Читал медленно, не одну неделю. Проза Гуцко всегда была не для развлечения и занимания досуга, пишет он предельно плотно и густо; этот же сборник оказался для меня особенно трудным. Трудным, но необходимым. Не буду утверждать, что, пройдя через тексты «Больших и маленьких», я стал другим, хотя что-то со мной случилось. Попытаюсь понять.

Если сравнивать произведения литературы с досками, то нынче мы, как правило, имеем дело с сюжетами обрезными, а нередко и строгаными, их можно безбоязненно брать голыми, без верхонок, руками. Брать и пускать в дело и тут же чаще всего забывать. Ни сучка у них, ни задоринки: автор-мастер все обработал. 

Бывают, конечно, стилистические неточности, а то и ляпы. Но это, скорее, не к сюжету, а к языку. 

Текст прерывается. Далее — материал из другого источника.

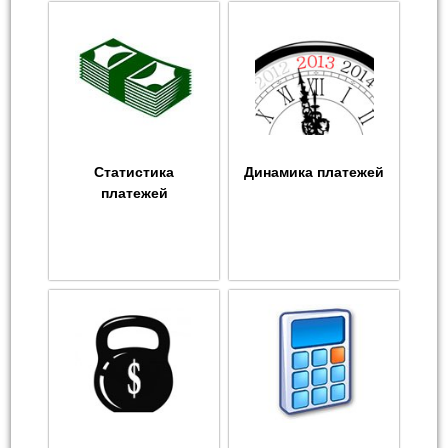
Статистика
Динамика платежей
платежей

Язык у Гуцко отличный. Особенно в этих вещах. Некоторые написаны, на мой взгляд, идеально. На всю книгу можно набрать с десяток придирок, например, кое-где персонажи вдруг меняют имя (видимо, готовя сборник, автор кое-кого решил переименовать, чтоб тезки не перетекали из рассказа в рассказ, и пропустил) или выразительная характеристика «крепко сбитые парни» повторяется через страницу по отношению к другому персонажу — «плотно сбитая женщина». Но это претензии, по-моему, больше к редактору, который в выходных данных присутствует. 

Даже самый талантливый писатель в редакторе нуждается. Были редакторы и у Пушкина, и у Лермонтова, у Достоевского, Льва Толстого, Чехова. Делали замечания, придирались «по мелочам», искали «блох», вступали в переписку, приглашали в редакцию… Сейчас редактор, как и корректор, становится некоей формальностью. В выходных данных должны присутствовать, придавая изданию солидность, но в рукопись могут и не заглядывать.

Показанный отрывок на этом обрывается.